I have a simple Suki Kimono hack to share with you today! The Suki was primarily designed to be worn as an indoor dressing robe, but I have found it to be very versatile as I explore its possibilities as an everyday garment. This version is shorter and the front band has been simplified. With these changes, the Suki cover-up can be sewn in 1-2 hours! I love throwing this on for a little protection from the sun on a hot day or as a nice addition to a chic outfit in the evenings. Read on to discover how to make your own Suki cover-up!
The first thing you need to do is straighten the front of the Suki. You can use the grainline on the pattern piece to draw straight down from the top of the shoulder to the hem. Cut or fold the excess out of the way. I also shortened the kimono to about hip length, but if you want a longer kimono, you can leave it as-is!
Next, we have to lengthen the front band to match the length of our kimono. Since the band goes around the neck, it can be hard to tell how long to make it. I like to make the band extra long and then trim it to the correct length after I have pinned it to the kimono in the next step.

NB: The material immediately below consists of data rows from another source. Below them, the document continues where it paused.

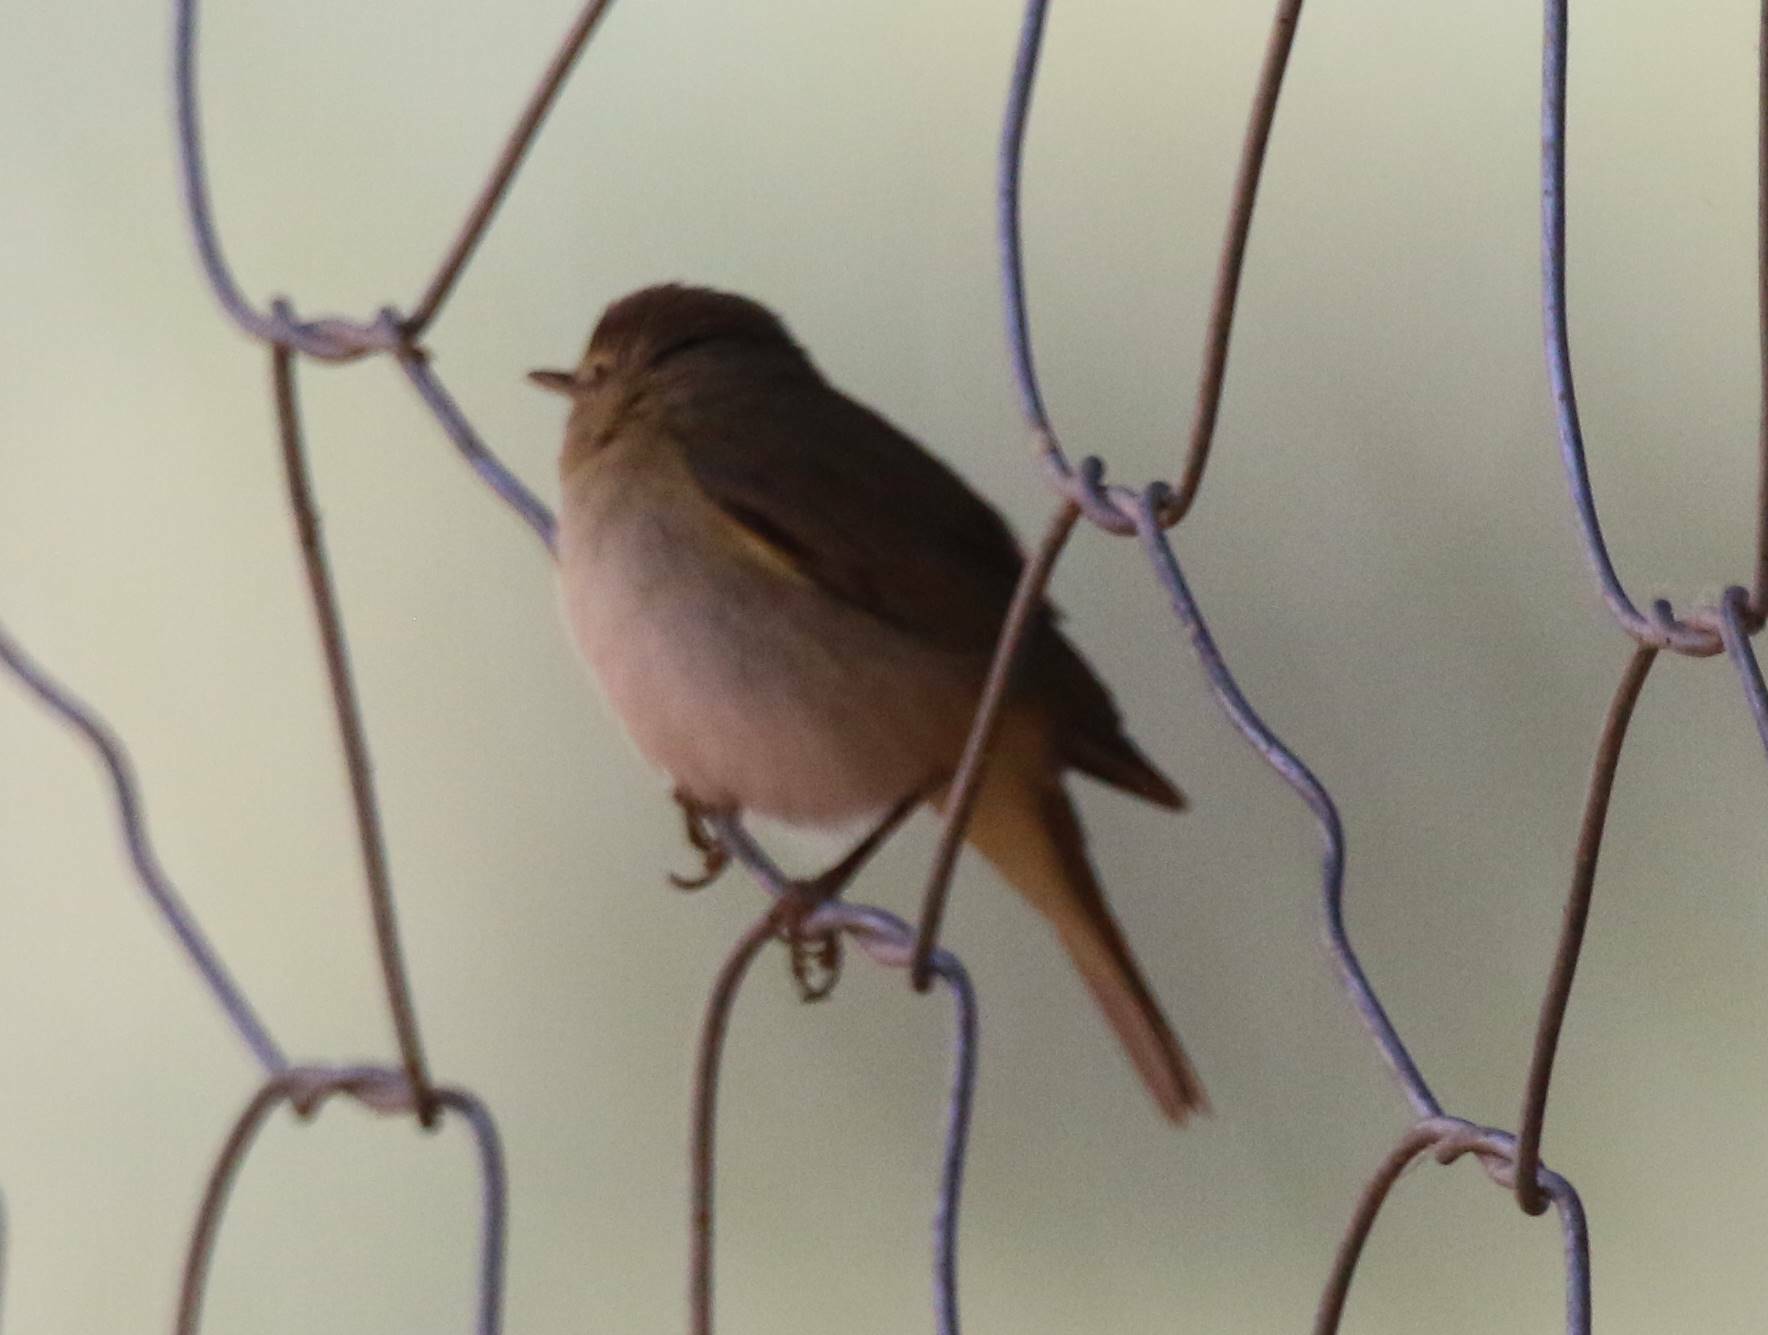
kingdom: Animalia
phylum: Chordata
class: Aves
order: Passeriformes
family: Phylloscopidae
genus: Phylloscopus
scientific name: Phylloscopus collybita
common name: Common chiffchaff
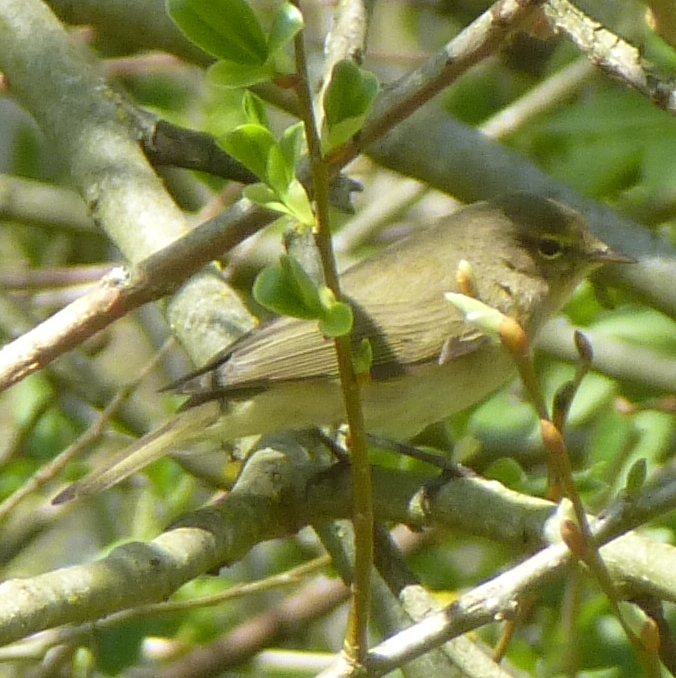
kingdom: Animalia
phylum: Chordata
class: Aves
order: Passeriformes
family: Phylloscopidae
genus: Phylloscopus
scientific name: Phylloscopus collybita
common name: Common chiffchaff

Once the robe is assembled, pin the front band to the kimono and check the length. You want the raw edge of the front band to sit 1/2″ up from the bottom of the robe, so you may need to trim off the end of the front band. If your band is too short at this point, you can trim the bottom of the robe or plan to do a wider hem.
Unpin the bottom of the front band and fold it together with right sides facing. Sew the end closed using a 1/2″ seam allowance. Clip the corner and turn the band right side out again.
Once you have finished the ends of the front band, it will sit 1″ up from the bottom of the robe. Sew the front band to the robe, finish the edge, and optionally edgestitch it to secure it in place.
Fold the hem up 1/2″ and then 1/2″ again and sew to complete your cover-up.
That’s it for creating a simple Suki cover-up! This was such a satisfying sew and it is really fun to wear. The day we took these pics it was really windy, which really added to the whole look in my humble opinion. If you’d like to give this pattern a try, you can grab the PDF of the Suki Kimono in my shop!
I hope you enjoyed this simple Suki hack! I am looking forward to making a fall Suki cover-up as well. Perhaps a longer version in a nice neutral tencel twill?